Repeat the listing exactly, minus the pictures.

BEGIN Given data

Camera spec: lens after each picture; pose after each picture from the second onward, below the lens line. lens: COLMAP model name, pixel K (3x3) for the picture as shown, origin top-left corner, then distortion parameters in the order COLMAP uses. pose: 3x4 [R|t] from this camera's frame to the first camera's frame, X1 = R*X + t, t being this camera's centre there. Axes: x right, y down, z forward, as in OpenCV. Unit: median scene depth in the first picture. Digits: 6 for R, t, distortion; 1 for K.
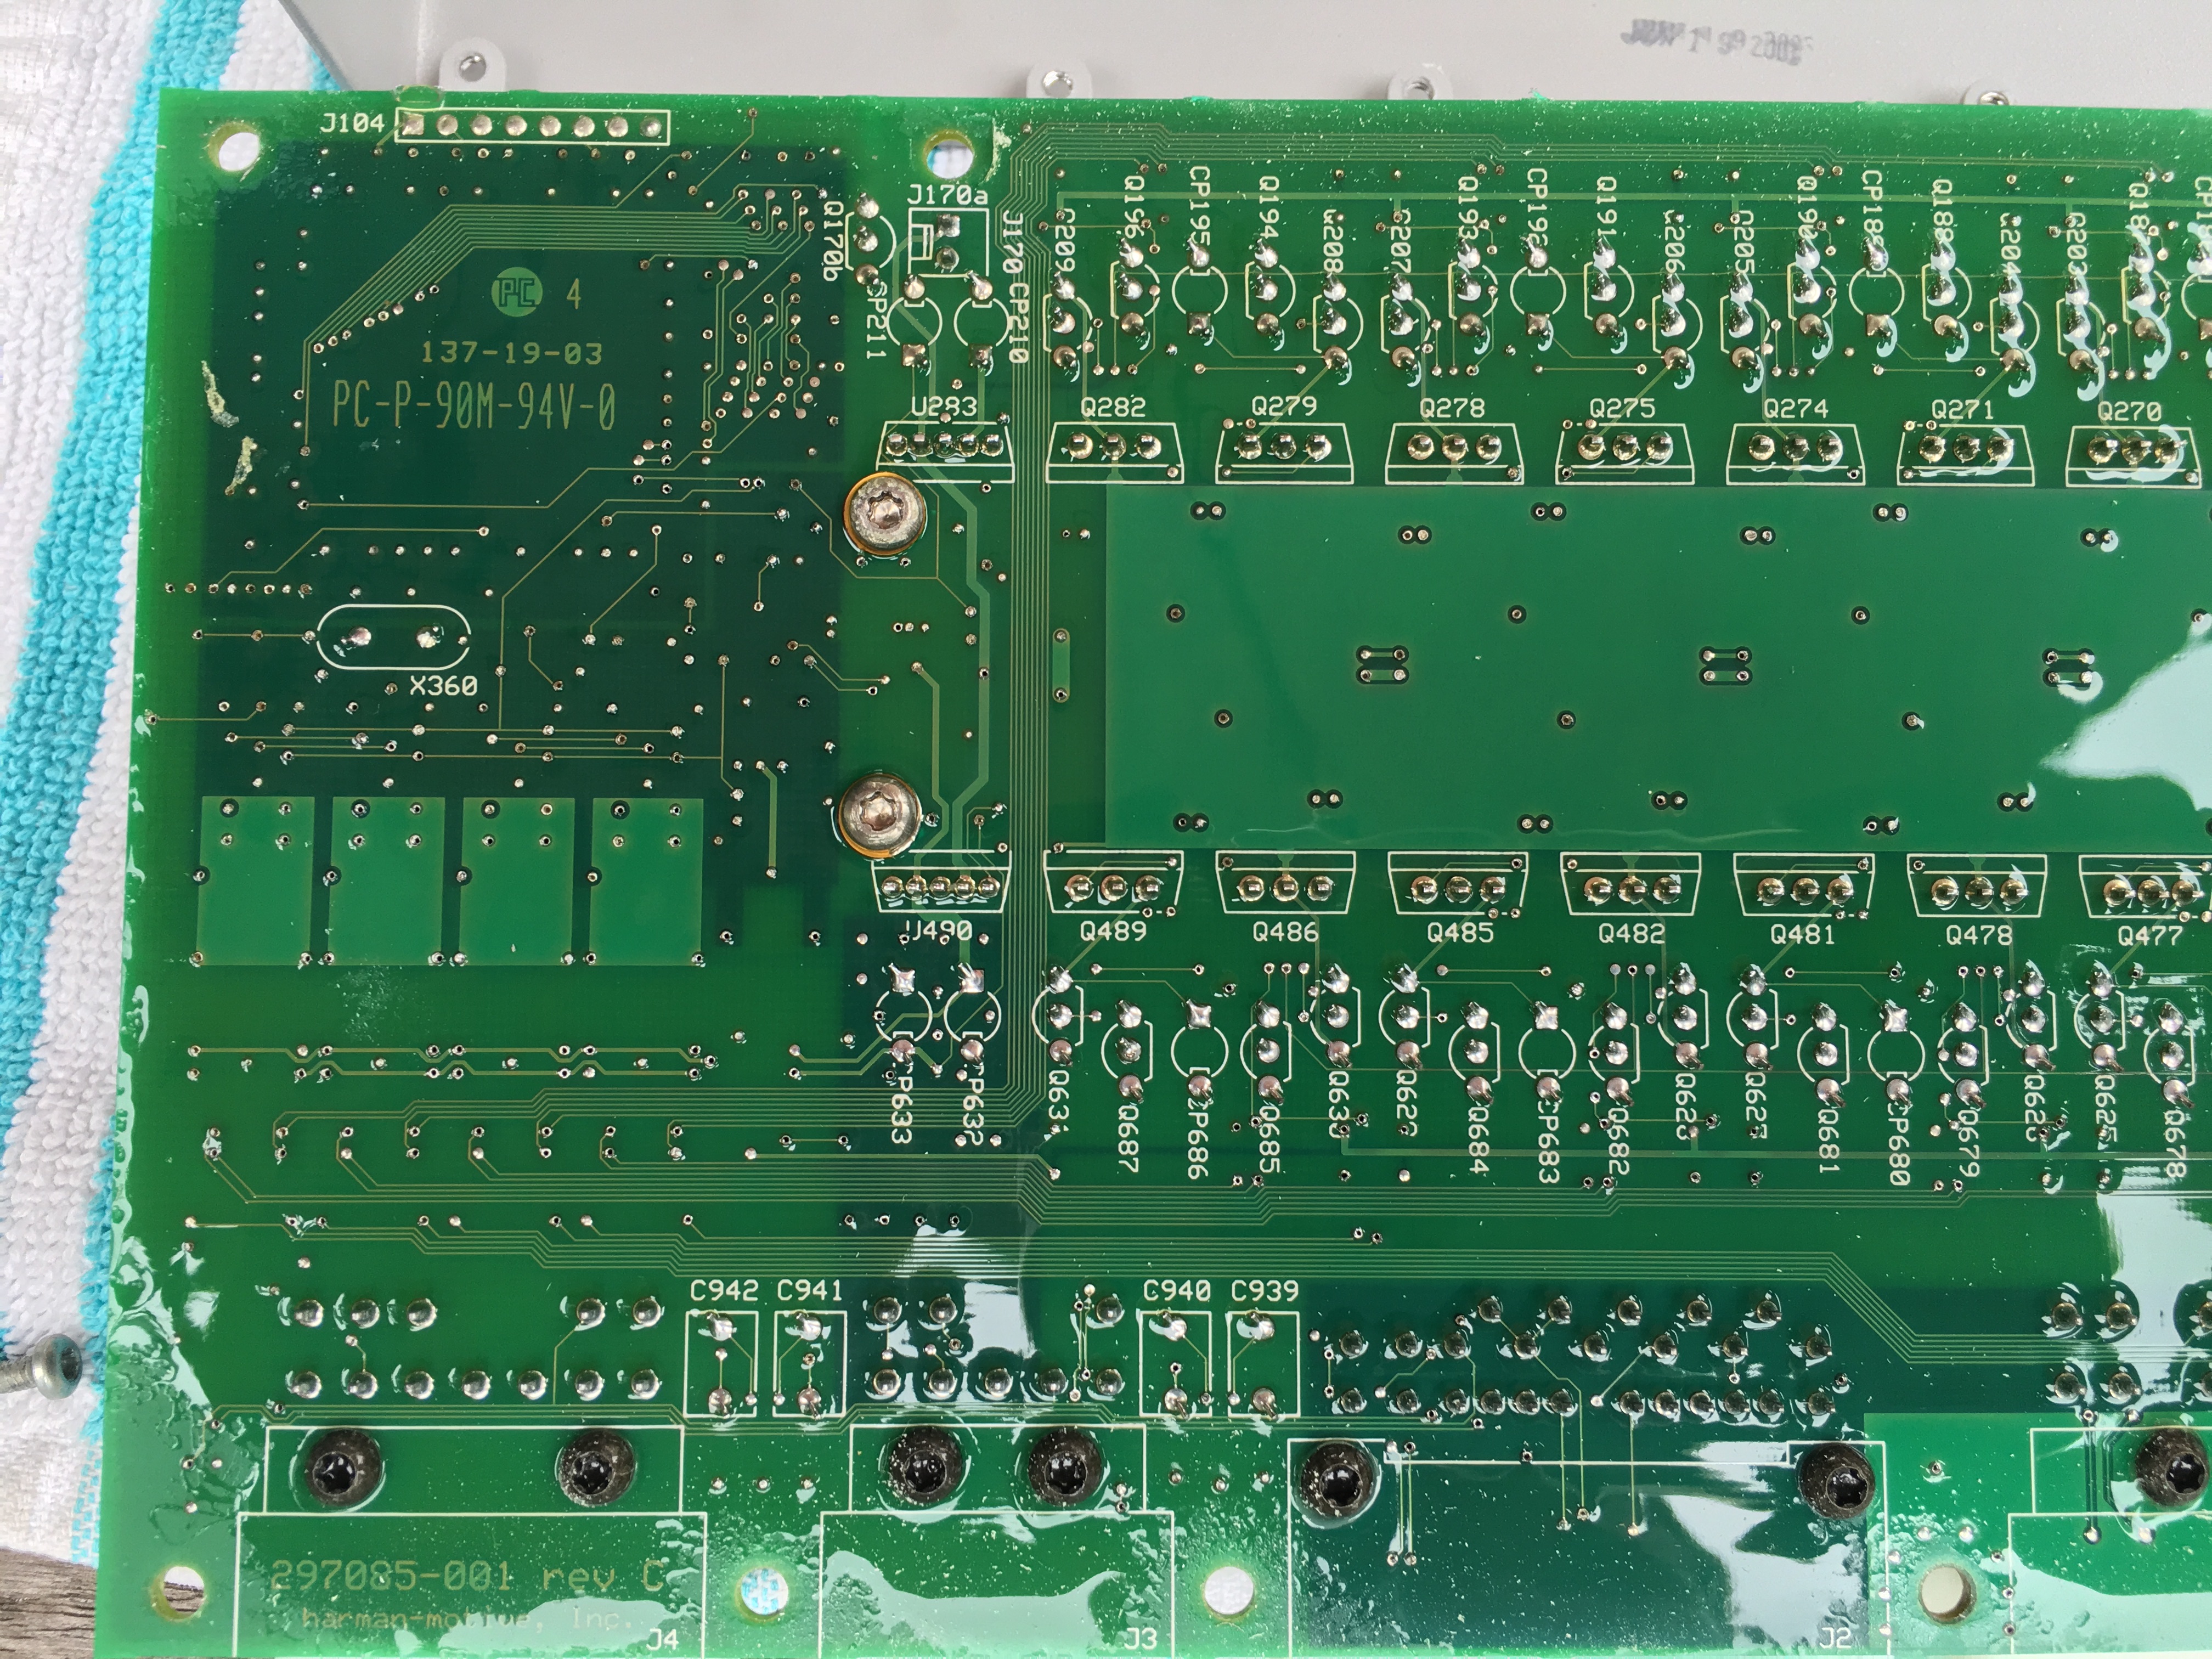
lens RADIAL K [[1873.0, 0, 1106.0], [0, 1873.0, 829.5], [0, 0, 1]] dist [0.072721, -0.146341]
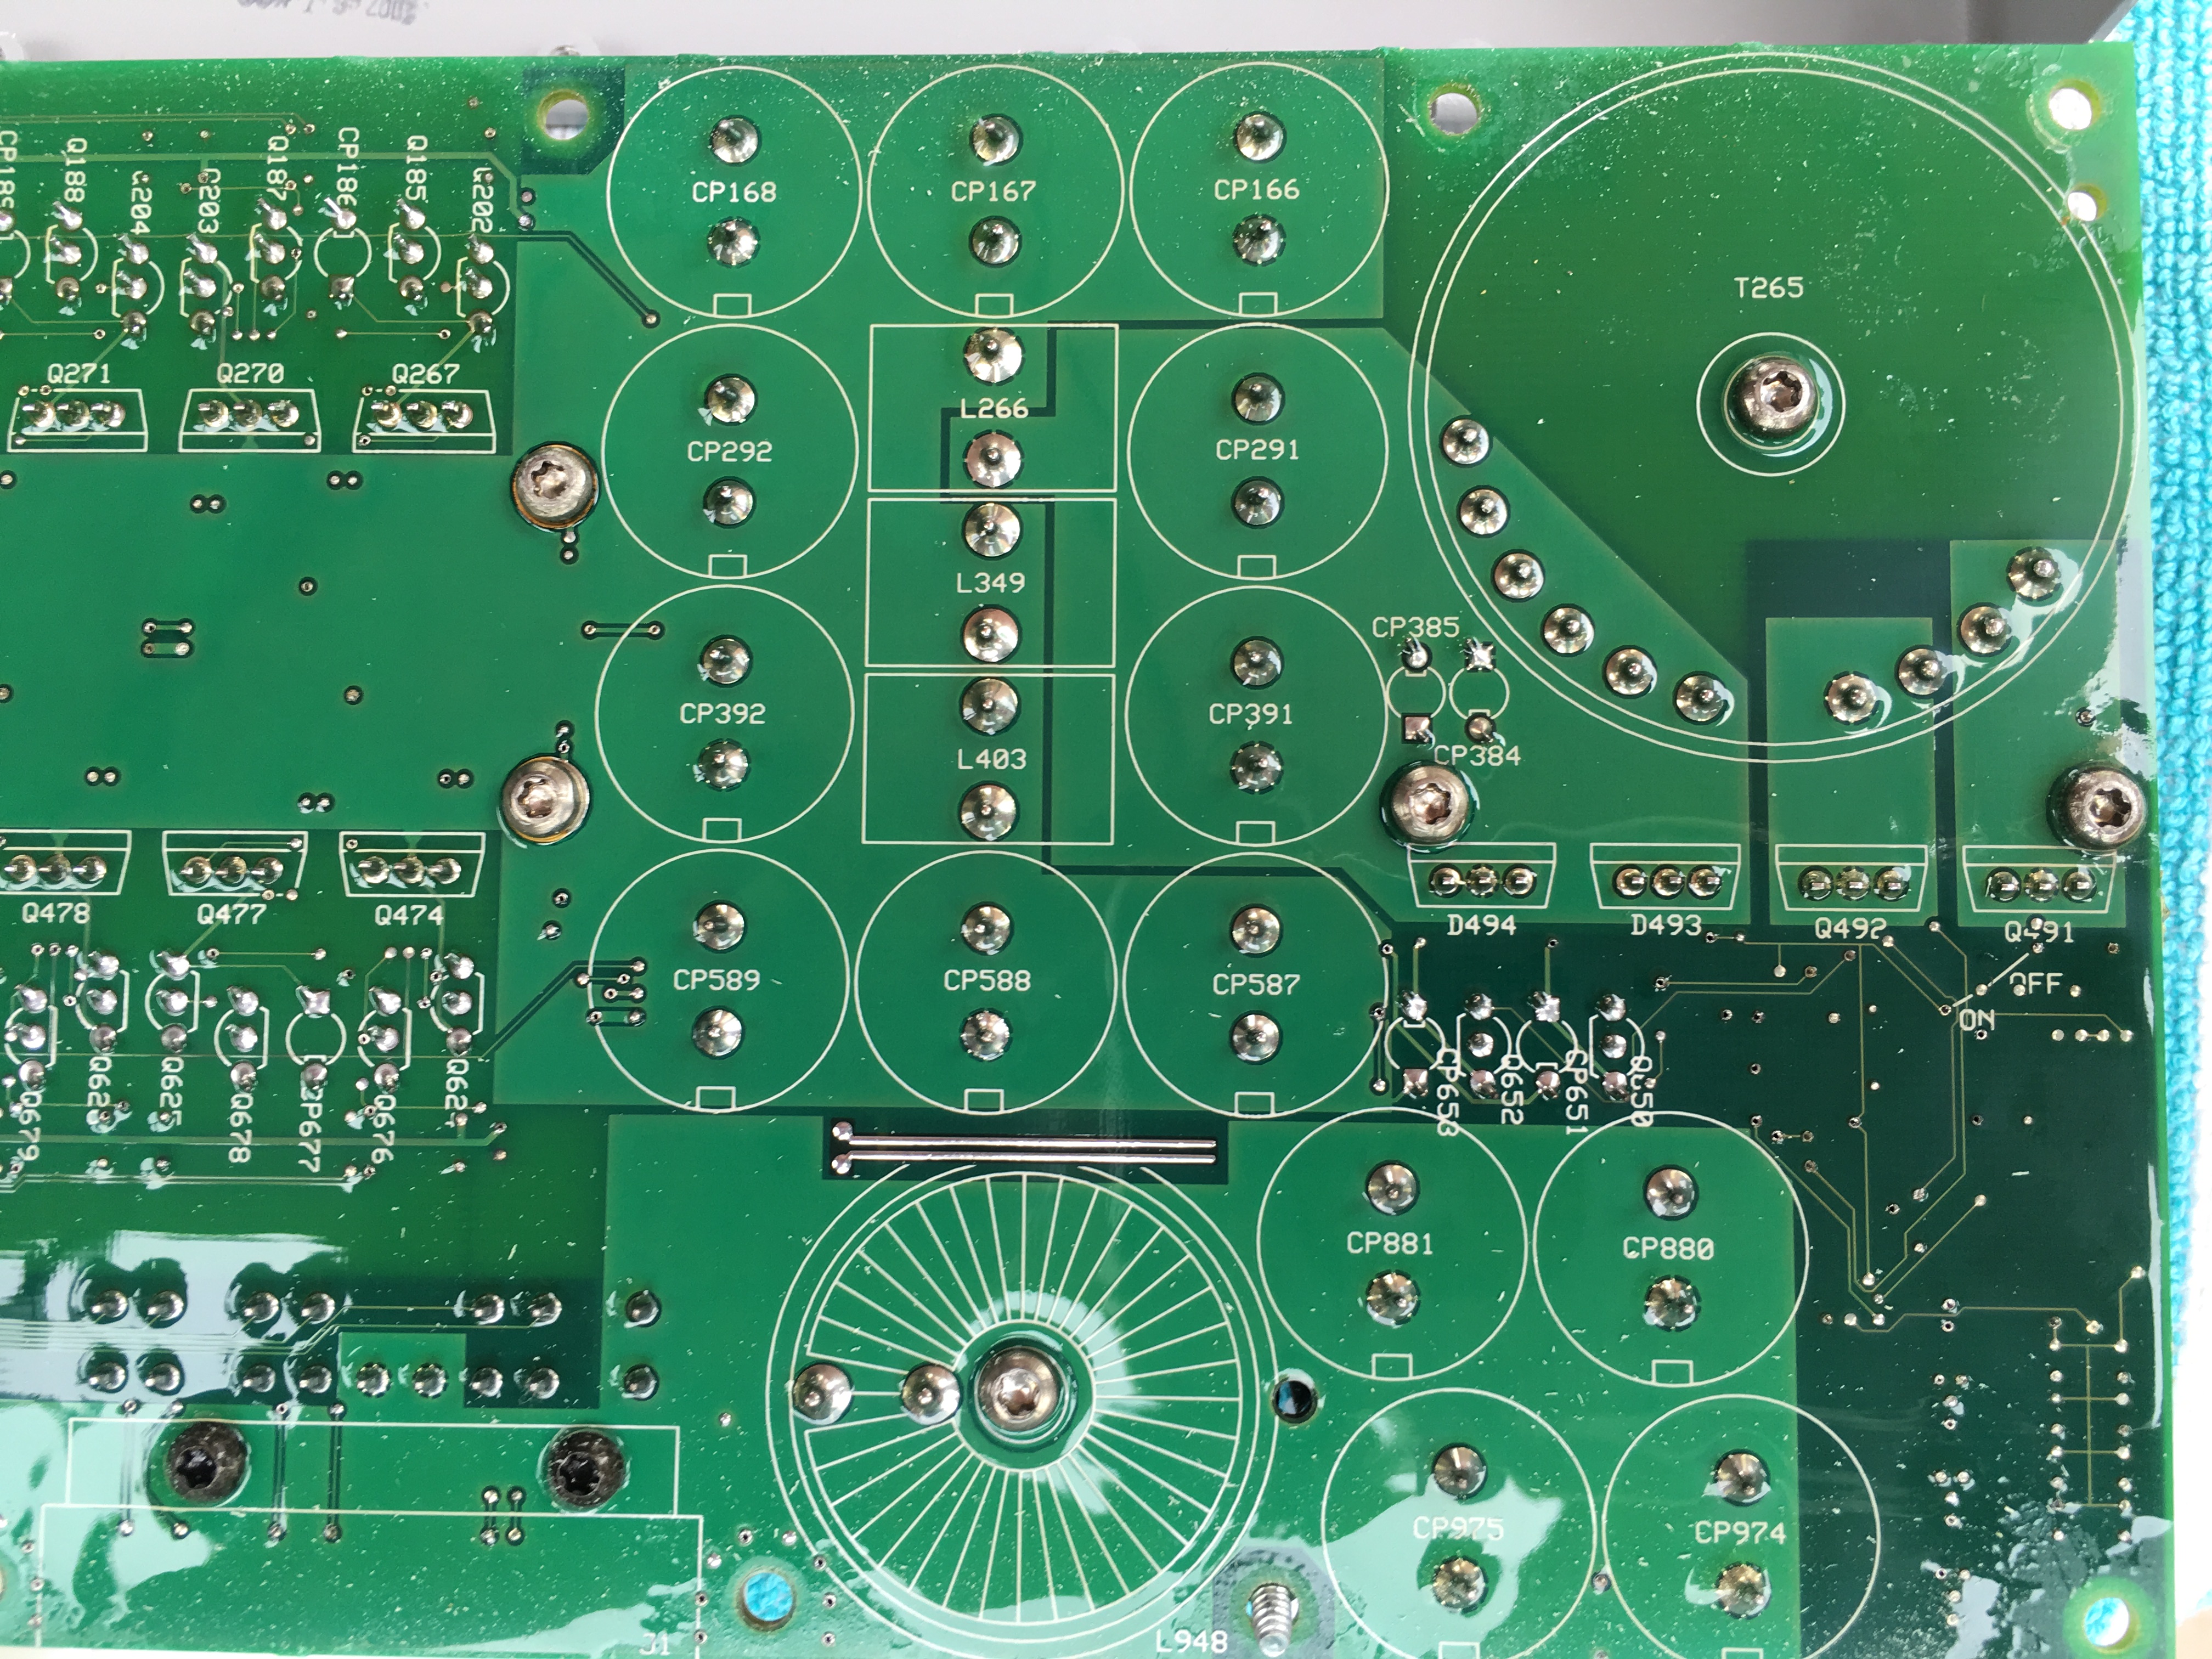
lens RADIAL K [[1934.6, 0, 1106.0], [0, 1934.6, 829.5], [0, 0, 1]] dist [0.090587, -0.170136]
pose [[0.999555, 0.004038, -0.029543, 0.667965], [-0.003847, 0.999971, 0.006518, 0.002761], [0.029569, -0.006402, 0.999542, 0.004037]]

END Given data

**Answer below:**
Camera spec: lens after each picture; pose after each picture from the second onward, below the lens line. lens: COLMAP model name, pixel K (3x3) for the picture as shown, origin top-left corner, then distortion parameters in the order COLMAP uses. pose: 3x4 [R|t] from this camera's frame to the first camera's frame, X1 = R*X + t, t being this camera's centre there. Axes: x right, y down, z forward, as in OpenCV. Unit: median scene depth in the first picture. Digits: 6 for R, t, distortion; 1 for K.
lens RADIAL K [[1873.0, 0, 1106.0], [0, 1873.0, 829.5], [0, 0, 1]] dist [0.072721, -0.146341]
lens RADIAL K [[1934.6, 0, 1106.0], [0, 1934.6, 829.5], [0, 0, 1]] dist [0.090587, -0.170136]
pose [[0.999555, 0.004038, -0.029543, 0.667965], [-0.003847, 0.999971, 0.006518, 0.002761], [0.029569, -0.006402, 0.999542, 0.004037]]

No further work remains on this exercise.